Val Garland, makeup guru to the stars, is famed for her illusion of perfect skin that draws from a flawless canvas. Here, she unpicks the secrets to that look and an inspiring career.
“Val can make me look like the sexy kind of girl I want to look like when I go out. She does that really well, as well as doing the weirdness,” Kate Moss says of Val Garland in the opening chapters of the makeup artist’s hardback, Validated! Two years in the making, the weighty tome reads something like a journal with behind-the-scenes stories by Garland, anecdotes from collaborators, candid backstage shots and career-defining images.
Upfront and honest from the off, Garland says: “I never planned to be a makeup artist. It was something that just happened. I always thought I was not good enough, not worthy of such accolades.” It’s a surprising admission from one of the best image-makers of her generation, but it’s also a message of inspiration: “This is my journey. If I can do it, so can you,” she adds.
Done it, she has. Starting out in London in the 90s, Garland collaborated with Alexander McQueen on his ground-breaking early collections and has created some of Vivienne Westwood’s punkiest looks. She regularly works with preeminent photographers such as Nick Knight, Corinne Day, Tim Walker, Steven Klein and Sølve Sundsbø (who shot the book’s cover image featuring a signature Garland look on Karen Elson) on some of the world’s most famous faces, from Scarlett Johansson to Lady Gaga.
A pro at thinking outside of the makeup box, Garland is known for taking inspiration from the most mundane objects, inventively applying icing sugar, real flowers, tights, seaweed, pencil shavings, pom-poms, elastic bands and more to models to create astonishing images. She’s gotten away with using a potato stamp on Beth Ditto, a paint roller on Cate Blanchett and she once covered Kate Moss’s skin in platinum black – to much outcry from the media.
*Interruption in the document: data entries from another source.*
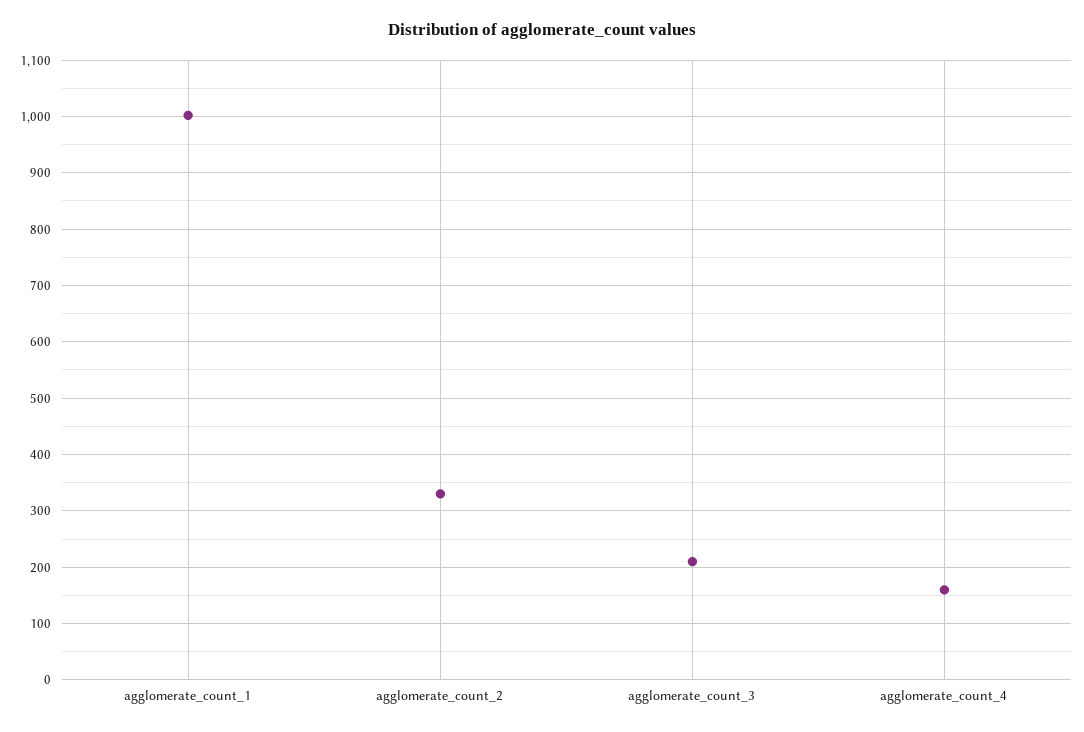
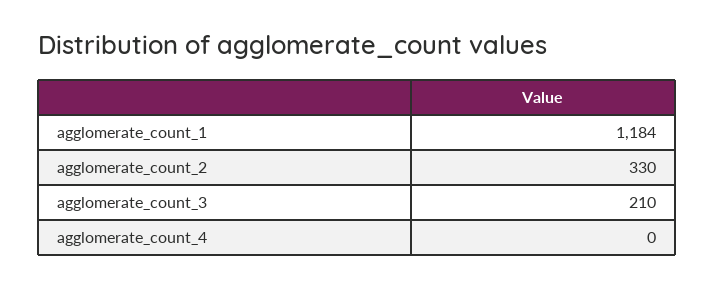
agglomerate_count_1: 1000 -> 1184
agglomerate_count_4: 160 -> 0

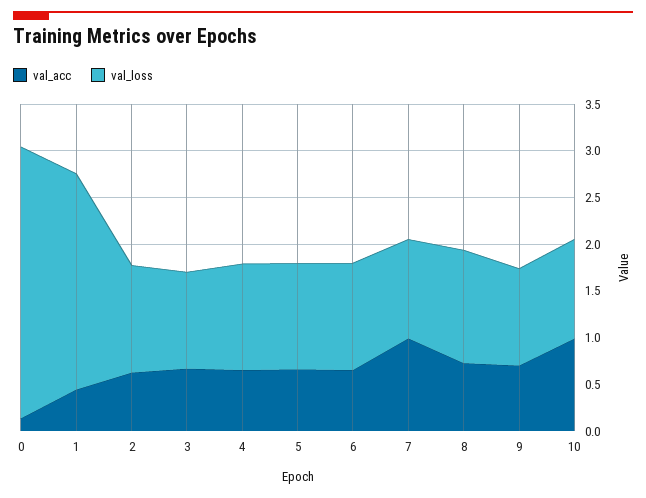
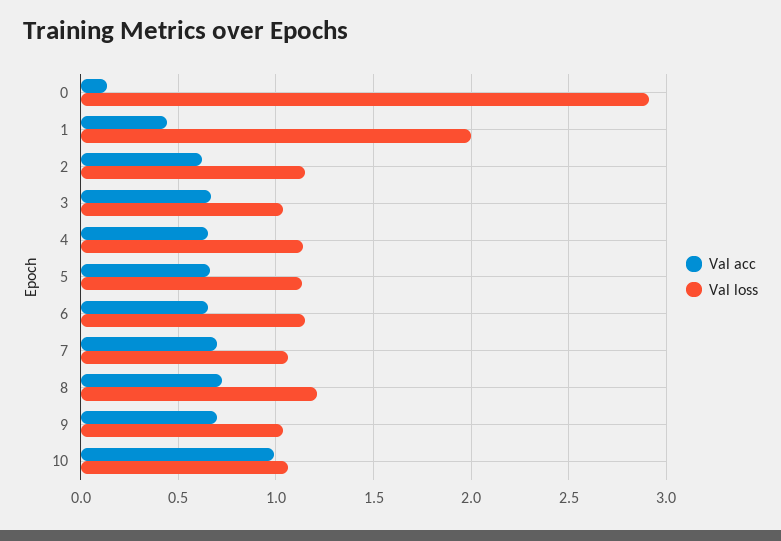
val_loss, 1: 2.3 -> 2
val_acc, 7: 1 -> 0.7

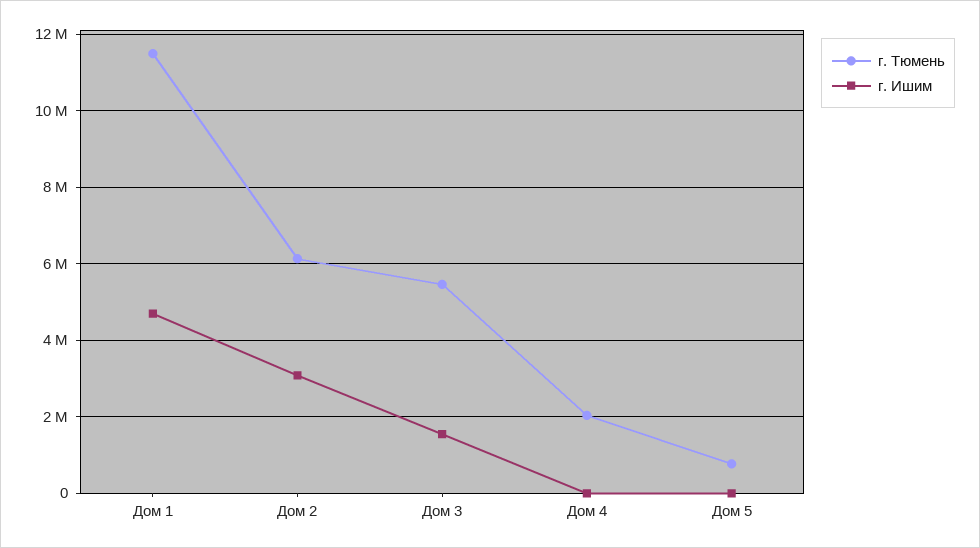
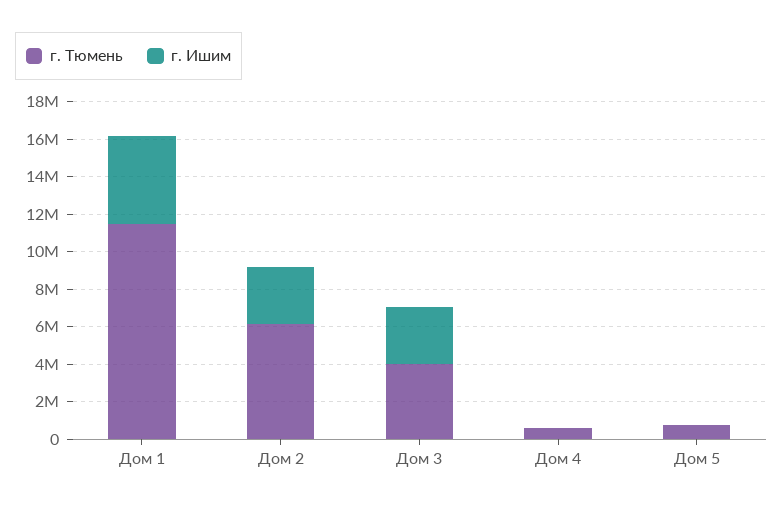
г. Тюмень, Дом 3: 5400000 -> 4000000
г. Ишим, Дом 3: 1600000 -> 3000000
г. Тюмень, Дом 4: 2000000 -> 500000

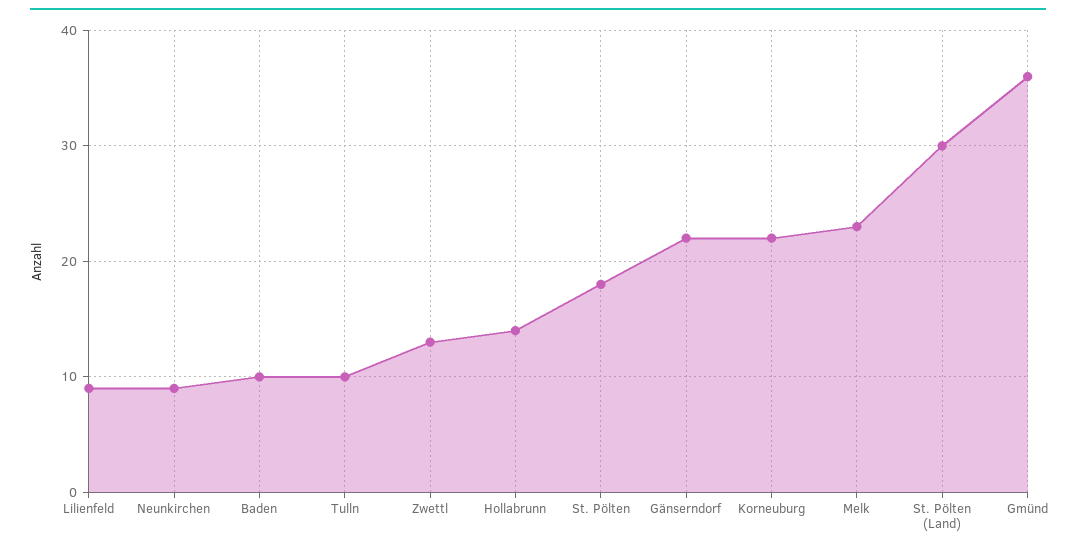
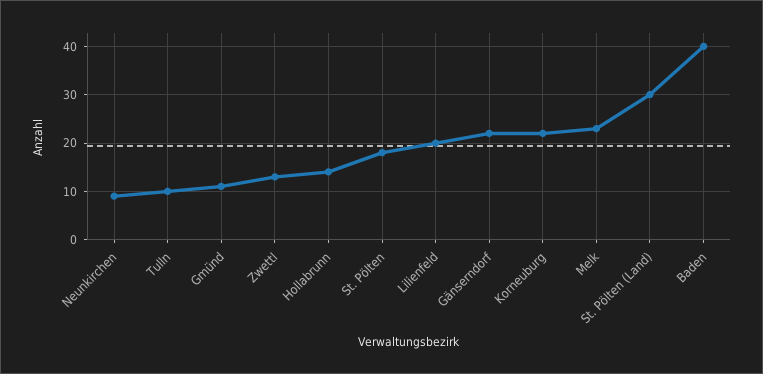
Lilienfeld: 9 -> 20
Baden: 10 -> 40
Gmünd: 36 -> 10

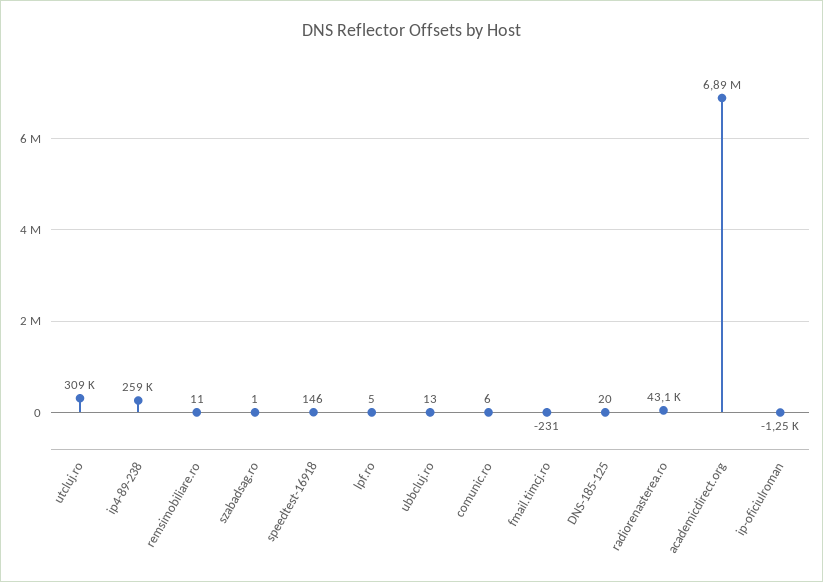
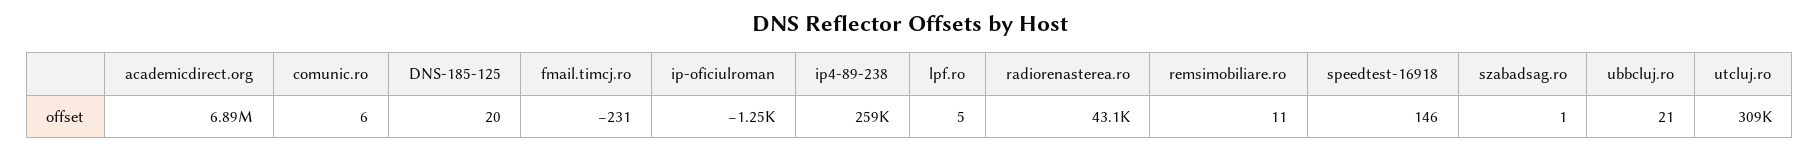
ubbcluj.ro: 13 -> 21

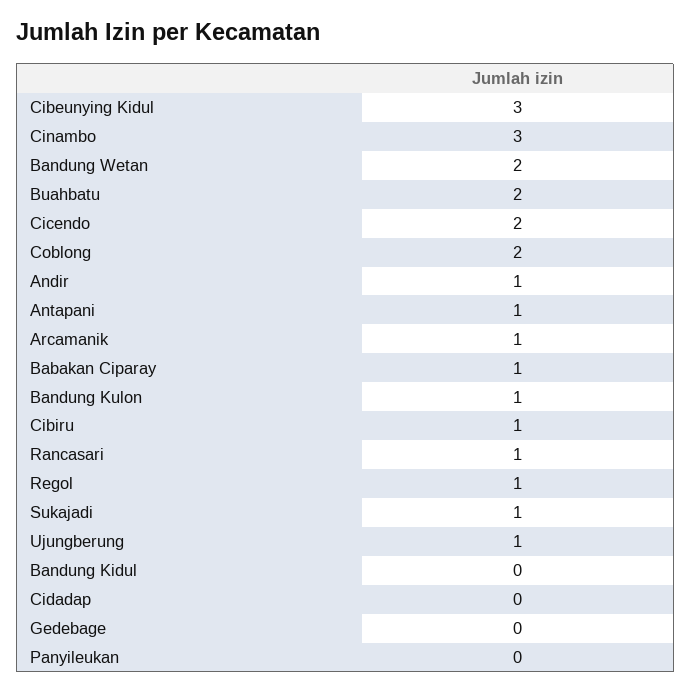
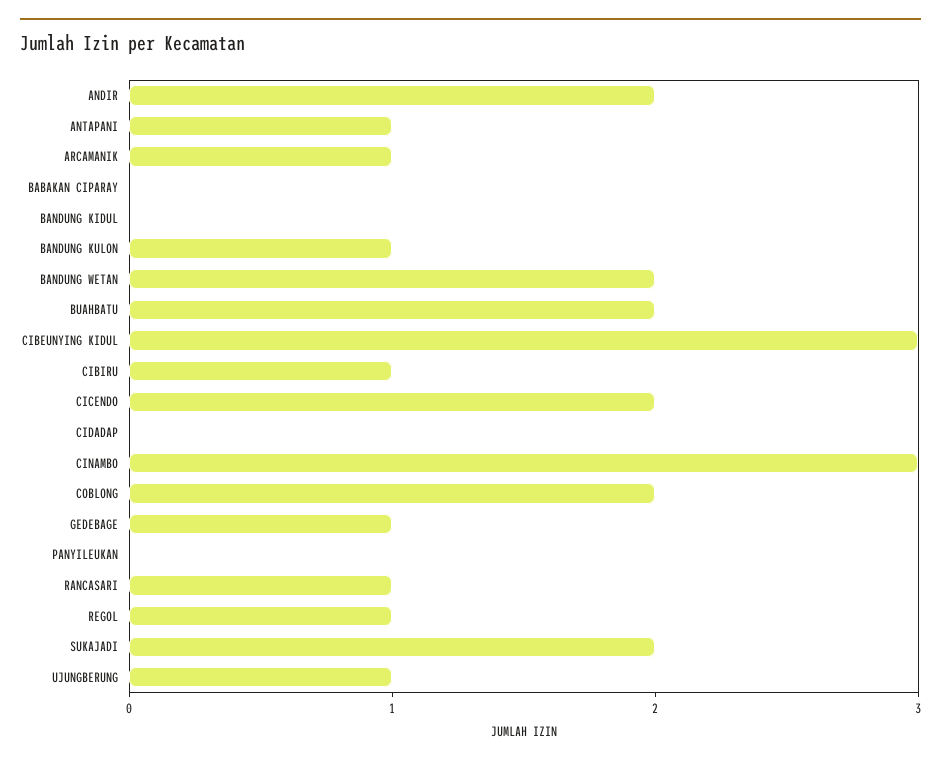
Andir: 1 -> 2
Babakan Ciparay: 1 -> 0
Sukajadi: 1 -> 2
Gedebage: 0 -> 1

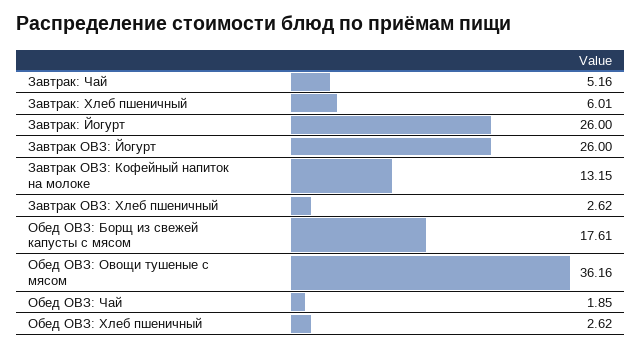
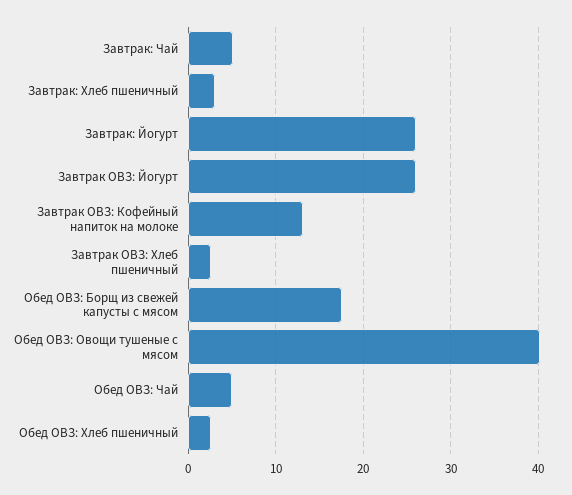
Завтрак: Хлеб пшеничный: 6.01 -> 3
Обед ОВЗ: Овощи тушеные с мясом: 36.16 -> 40
Обед ОВЗ: Чай: 1.85 -> 5

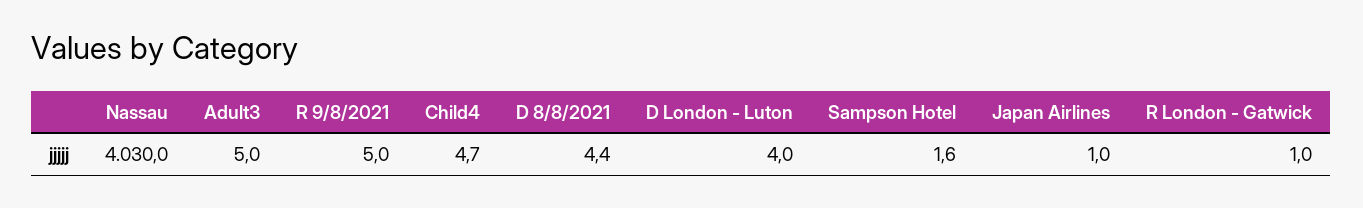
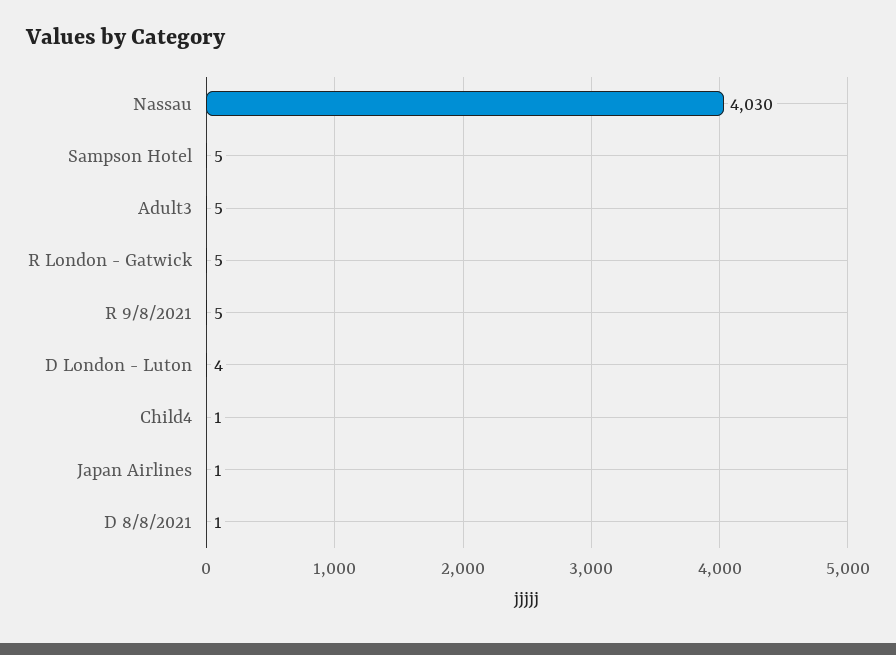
Child4: 4.7 -> 1
D 8/8/2021: 4.4 -> 1
Sampson Hotel: 1.6 -> 5
R London - Gatwick: 1 -> 5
“A lot of people try to do what she does but they can’t. Val’s quite raw and there are people who try to do that, but only Val keeps the beauty in it”
Sam McKnight
While best known for such avant-garde work, it’s “perfect skin” that Garland says she’s most often called upon to create; the flawless canvas to which she applies “raw” makeup looks that might be a simple eye, a lip or a brow. “Most photographers don’t want to see foundation,” says Garland. “There might be a little concealer here and there, but it’s all about the skin and creating something that catches the light in a great way – that’s what photographers are striving for.”
Her favourite face to work on? That of Kate Moss. “The thing about Kate is she has an incredible bone structure,” Garland says. “Kate is one of those people you can put absolutely no makeup on and she looks incredible.” It seems the admiration is mutual.